Ecco, penso: è veramente più assurda una tradizione di questo tipo rispetto a un’altra che invece ingabbia i morti in orrende bare di legno incastrate tre metri sotto terra, nel vano tentativo forse di non farli scappare via?

Ho forti dubbi, e con forti dubbi mi avvio lentamente verso casa, lasciandomi alle spalle un odore acre, un fumo denso e il ragazzo-guida, cui ho dato un centinaio di rupie come segno di riconoscenza per le illustrazioni ricevute. Una specie di biglietto per lo spettacolo della morte. Tornando verso l’ostello dove abito mi fermo da Santosh e dal suo aiutante.

– Hi Davide, come here!

È lui, che da lontano mi ha riconosciuto e mi ha salutato subito. Mi fermo davanti al negozio e mi accomodo sulla sedia di plastica che ossequiosamente è andato a prendere per me. È contento, perché oggi gli affari vanno bene: è il periodo del Dwali festival, che cade intorno ai primi giorni di Novembre, è si celebra il ritorno in città di Rama dopo quattordici anni trascorsi nella foresta, e quindi il trionfo del bene sul male.

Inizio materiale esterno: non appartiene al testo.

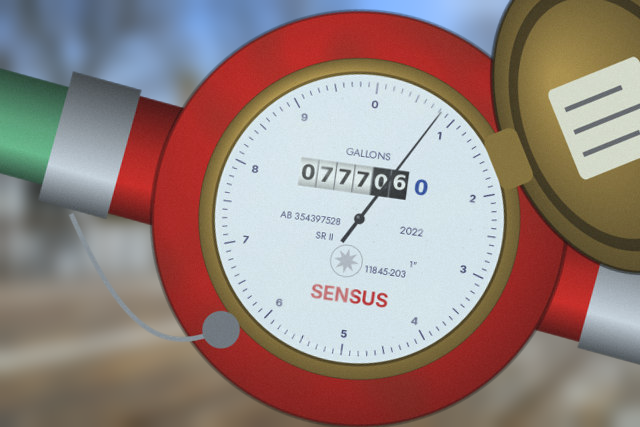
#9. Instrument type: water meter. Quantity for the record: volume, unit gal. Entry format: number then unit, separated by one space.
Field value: 777060.8 gal
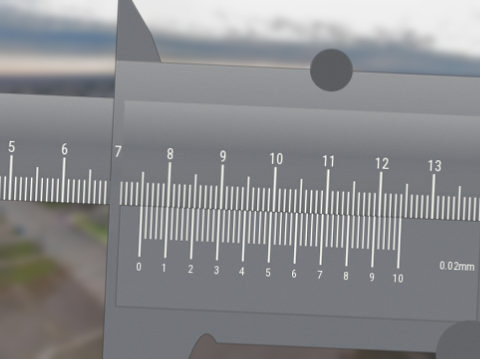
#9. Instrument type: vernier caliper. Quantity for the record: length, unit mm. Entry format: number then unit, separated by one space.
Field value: 75.0 mm
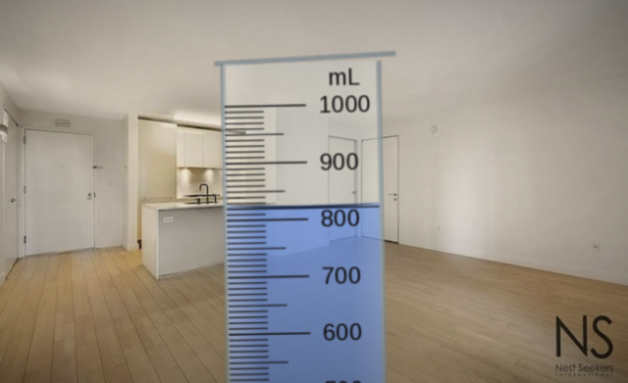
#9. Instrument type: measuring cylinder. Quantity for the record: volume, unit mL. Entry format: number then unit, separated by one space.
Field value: 820 mL
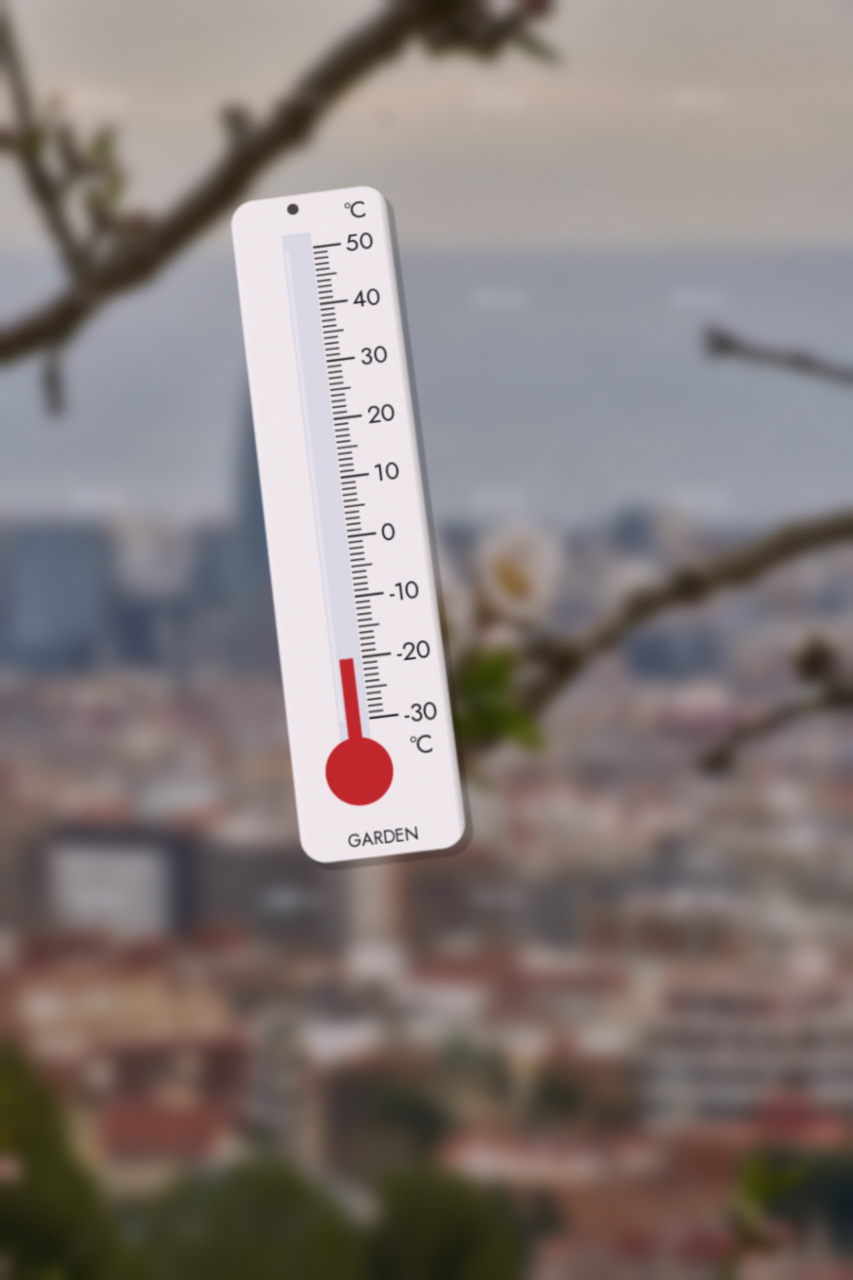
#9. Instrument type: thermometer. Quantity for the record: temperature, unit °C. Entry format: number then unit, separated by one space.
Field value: -20 °C
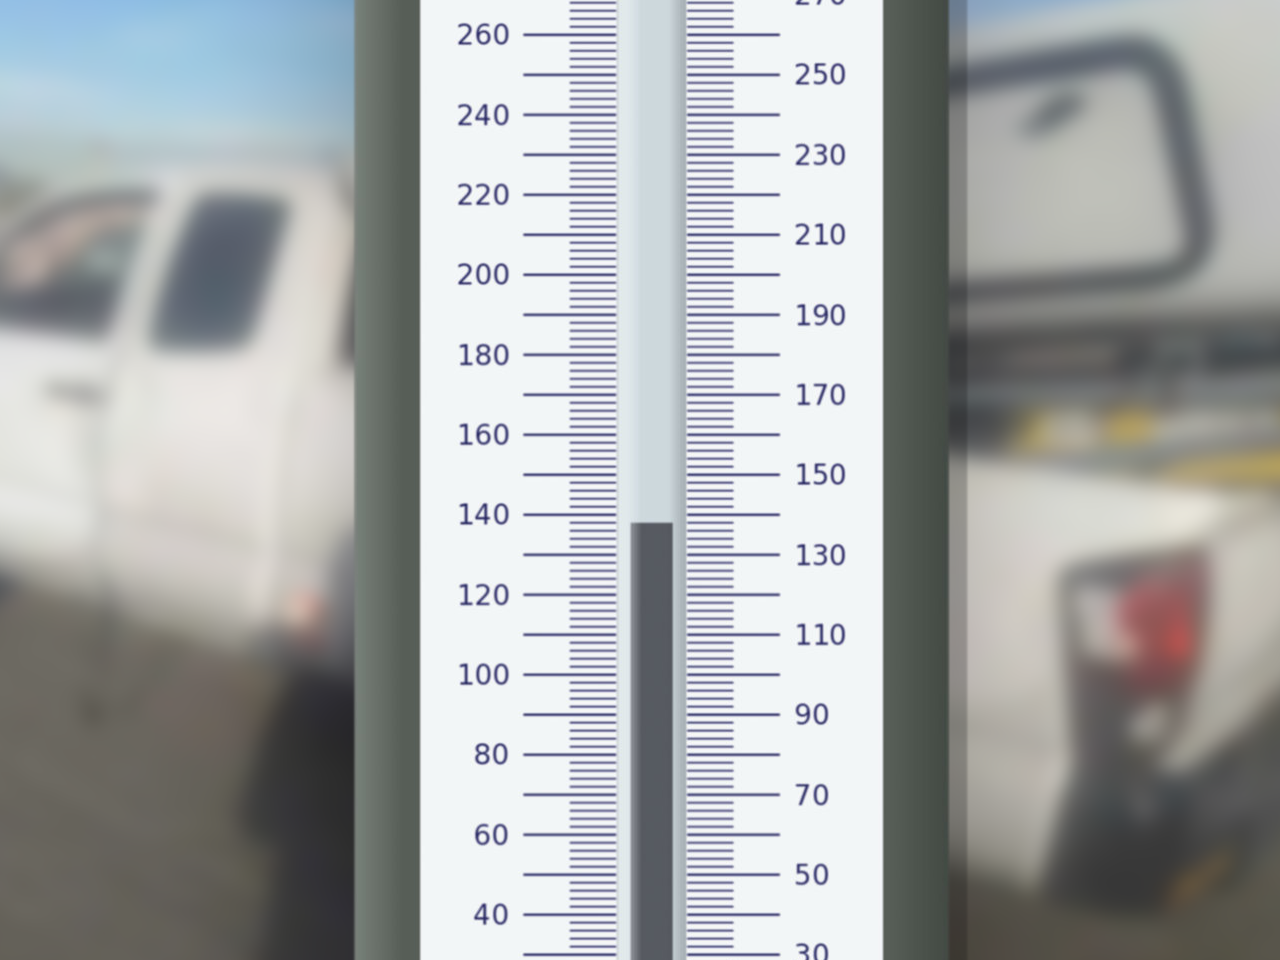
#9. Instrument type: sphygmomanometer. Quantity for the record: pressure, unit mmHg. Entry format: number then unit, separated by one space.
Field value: 138 mmHg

Non ho capito molto, ma d’altronde Santosh, da buon commerciante, aveva sinteticamente detto: “Dwali è la festa dei soldi, ognuno di noi deve regalare un vestito nuovo”.  È stato quando gli ho chiesto maggiori chiarimenti e se ci fosse una qualche leggenda dietro che lui ha spiccicato alcune informazioni in più.

Di fatto, a tutti i commercianti interessa soltanto che in quei giorni di festa la gente sia più propensa all’acquisto. È per questo che, in un impeto di condivisione delle emozioni e delle tradizioni, scelgo una kurta bordeaux e la compro. Forse in realtà, a ben pensarci, la kurta l’ho comprata più per una specie di senso di riconoscenza nei confronti di Santosh e del suo aiutante, che sono stati così ospitali e pazienti in questi giorni.

Il giorno dopo il viaggio verso l’aeroporto lo faccio in tuk tuk. A caricarmi sul suo bolide è un uomo né buddista né induista bensì Sikh, un’altra religione piuttosto diffusa, i cui “fondatori”, sono alcuni Guru, vissuti in

India tra il XV e il XVII. La formula di saluto usata da tutti i Sikh, avevo scoperto qualche giorno prima è “Sat Sri Akaal”, che più o meno significa “Rendo onore alla verità di Dio”.

Salgo sul tuk tuk e l’uomo, dopo avermi informato che la corsa costerà 20 rupie (praticamente nulla, per me) mi chiede da dove vengo.

– Italy! I know Italy: Bongiorno, come sta!”

Sentendolo sorrido e insieme cominciamo a parlare in italiano: io gli dico parole semplici e lui prova a ripeterle quando non le conosce, oppure le grida, gonfio di orgoglio, quando le conosce!

Non so perché sappia qualche parola in italiano, ma d’altronde, non è importante saperlo. Il viaggio è piuttosto lungo, ma le parole sono tante e lui, a cui non ho chiesto il nome, non si stanca mai. Ne vuole imparare di nuove per poi ripeterle ai prossimi clienti.

– “Domani! Ragazzo! Aeroporto!”

Devo dire che ha una discreta pronuncia, il tassista Sikh. Arrivati all’aeroporto mi aiuta a scaricare lo zaino e poi mi ringrazia per avergli insegnato così tante parole nuove.

Lo saluto porgendogli le venti rupie ed esclamando la formula di saluto che avevo da poco imparato, a lui tanto cara: “Sat Sri Akaal”. In un attimo, lo vedo piegarsi in un sorriso commosso: mi restituisce i soldi, prende le mie mani fra le sue e in italiano mi dice: “Grazie, niente rupie.”

Tutto il resto è la storia di una lacrima che scende dagli occhi e che ancora oggi, a distanza di anni, mi graffia dolcemente le pareti del cuore.